Work to complete
If a record holds a picture, skip the picture but print everything else exactly.

◆ ◆ ◆ ◆

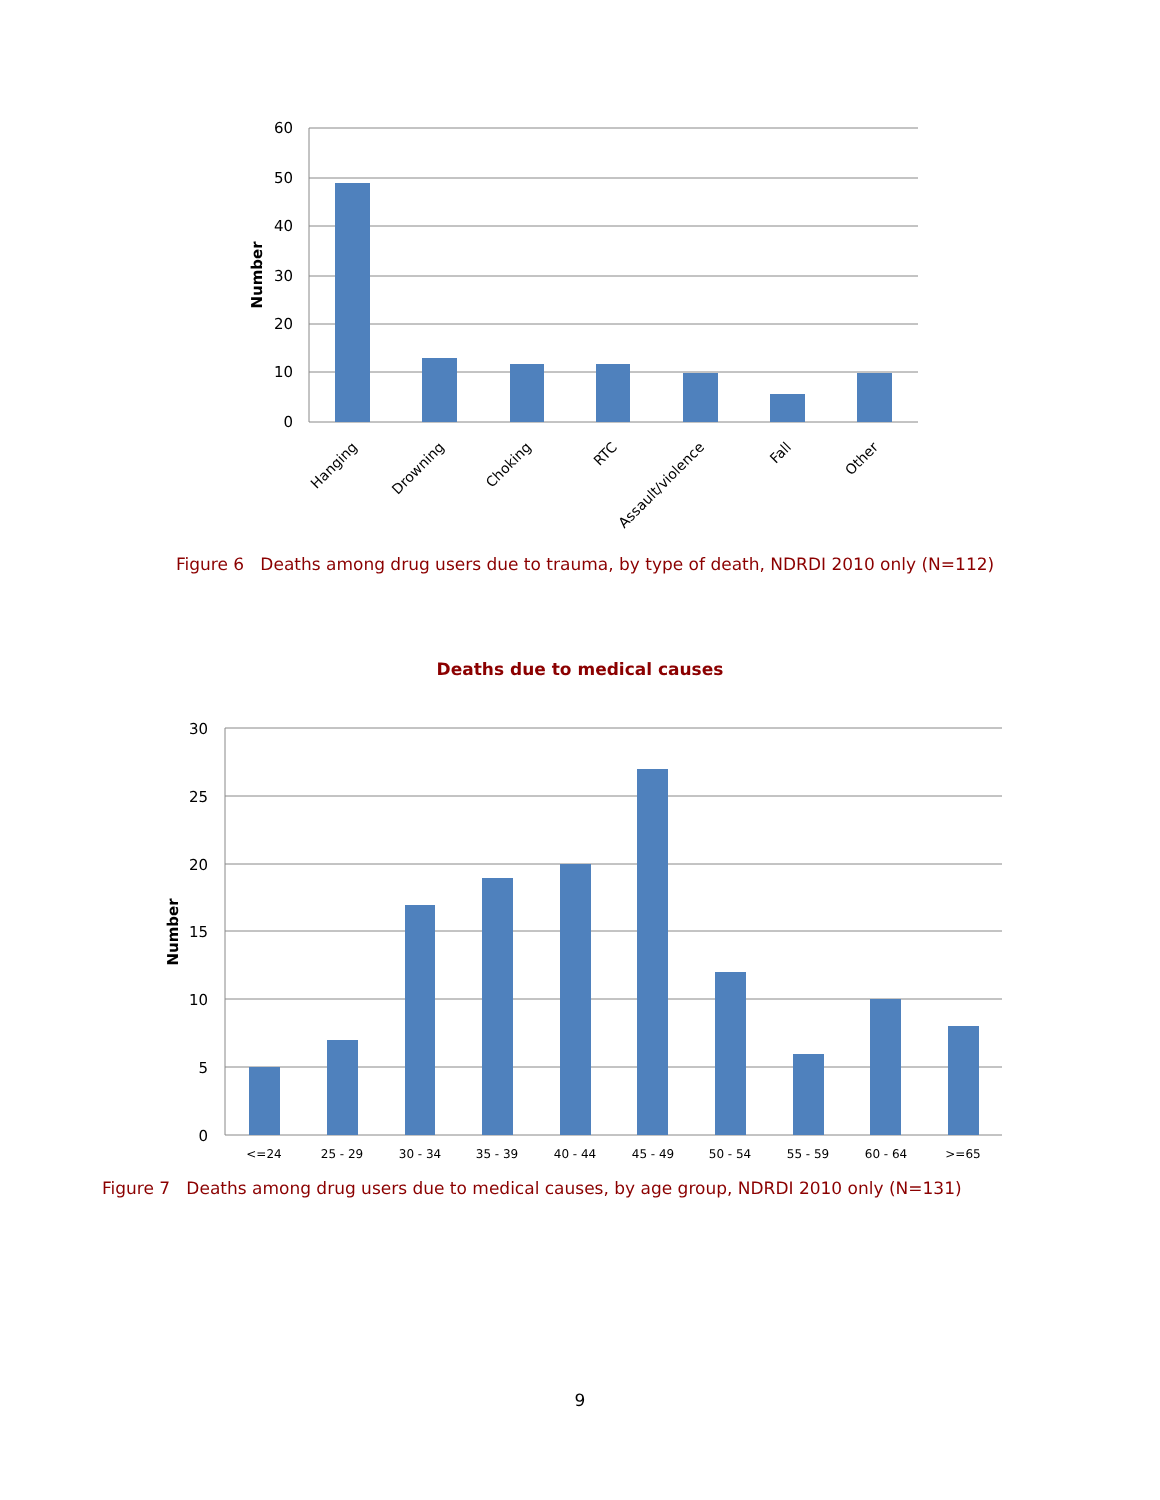60
50
40
30
20
10
0
Number
Hanging
Drowning
Choking
RTC
Assault/violence
Fall
Other
Figure 6 Deaths among drug users due to trauma, by type of death, NDRDI 2010 only (N=112)
Deaths due to medical causes
30
25
20
15
10
5
0
Number
<=24
25 - 29
30 - 34
35 - 39
40 - 44
45 - 49
50 - 54
55 - 59
60 - 64
>=65
Figure 7 Deaths among drug users due to medical causes, by age group, NDRDI 2010 only (N=131)
9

◆ ◆ ◆ ◆

Exercise output
60
50
40
30
20
10
0
Number
Hanging
Drowning
Choking
RTC
Assault/violence
Fall
Other
Figure 6 Deaths among drug users due to trauma, by type of death, NDRDI 2010 only (N=112)
Deaths due to medical causes
30
25
20
15
10
5
0
Number
<=24
25 - 29
30 - 34
35 - 39
40 - 44
45 - 49
50 - 54
55 - 59
60 - 64
>=65
Figure 7 Deaths among drug users due to medical causes, by age group, NDRDI 2010 only (N=131)
9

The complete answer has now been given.